I think it's likely AI can supplement a human teacher. It's already possible to have apps provide real-time feedback on intonation and tempo (although the ones I've tried have their limitations). I expect AI will be very good at fixing technique.
This idea seems as useful as a self driving car.
Wouldn't it need a web of sensors stuck all over the student's body and head?
Hopefully the Ai version would not engage in any of the vices that have ruined the erstwhile stellar reputations of some violin teachers within the last few years.
I think there’s an interesting analogy with bicycle fitting. When you’re buying a bike at a bike shop, you can have it adjusted to fit your physiognomy.
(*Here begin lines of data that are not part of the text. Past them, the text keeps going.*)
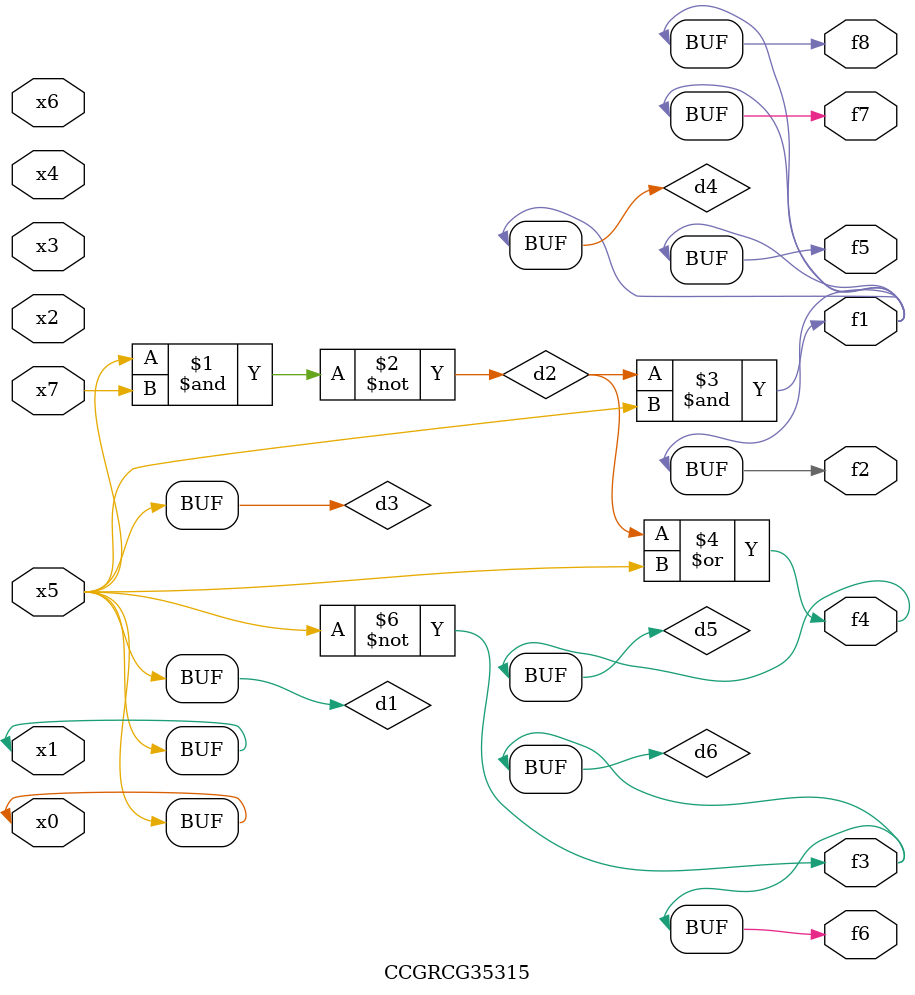
<source format=v>
module CCGRCG35315(
	input x0, x1, x2, x3, x4, x5, x6, x7,
	output f1, f2, f3, f4, f5, f6, f7, f8
);

	wire d1, d2, d3, d4, d5, d6;

	buf (d1, x0, x5);
	nand (d2, x5, x7);
	buf (d3, x0, x1);
	and (d4, d2, d3);
	or (d5, d2, d3);
	nor (d6, d1, d3);
	assign f1 = d4;
	assign f2 = d4;
	assign f3 = d6;
	assign f4 = d5;
	assign f5 = d4;
	assign f6 = d6;
	assign f7 = d4;
	assign f8 = d4;
endmodule

</source>
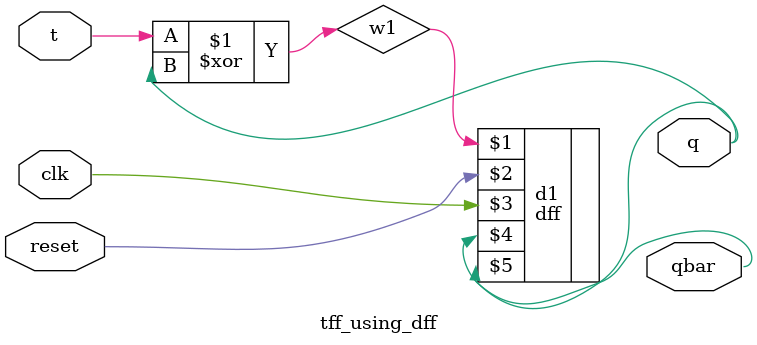
<source format=v>
`timescale 1ns / 1ps

module tff_using_dff(
    input t,
    input reset,
    input clk,
    output q,
    output qbar
	 
	 
    );
  wire w1;
  assign w1= t^q;
 
 dff d1 (
    w1,
  reset,
  clk,
 q,
 qbar
    );
  
endmodule

</source>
Old school shops usually have experienced staff who can make adjustments by eye or with a few basic measurements coupled with rider feedback. In newer shops, there will often be a special fitting setup with software to analyze and improve rider efficiency and ergonomics. Both approaches can work very well. However, there are different schools of thought about fitting, so at a certain point it becomes impossible to say one school is best.
I imagine the app would analyze digital video recordings over a period of time, translating digital information into measurements that could be compared against some pre-determined model(s). Perhaps it could help identify changes in posture or bow placement, allowing students and their teachers to identify what is working and what was working but for some reason no longer working. If app could provide both visual input, graphics that show changes in posture or bow placement, it might be helpful in aiding students in visualizing what correct posture feels like, a sort of visual key or reference.
Adrian: no for the sensors. It's amazing how camera technology has progressed, and I don't necessarily mean the cameras themselves, but the algorithms that can compile a lot of information just from the input of two cameras, say. About Rebecca's original question: yes, this is absolutely coming our way. The theory and technology are there already. Just for any kind of well-established (meaning it's well understood and not that much evolving anymore) human activity X, (such as X = violin playing), AI, once well trained on good and bad examples, will be able to provide quite decent guidance. Good training data is key, however, otherwise the automated instructor cannot provide instructive feedback.
At this point AI is the thing that keeps displaying ads for pressure cookers on my computer AFTER I have already bought one. Need I say more?
sure Adrian, but a violin teacher notices these pressures and tensions from watching and listening, not by constantly feeling the student!
jean, I hope so!
Only when an AI is able to say things like "try it again just with more of this!" while making an incomprehensible gesture.
One could probably get a kind of Masterclass AI by feeding it masterclass transcripts, which would make as much sense as some actual masterclasses
I wonder if a model of playing could be created that would apply to all players. I would think that would be difficult to devise.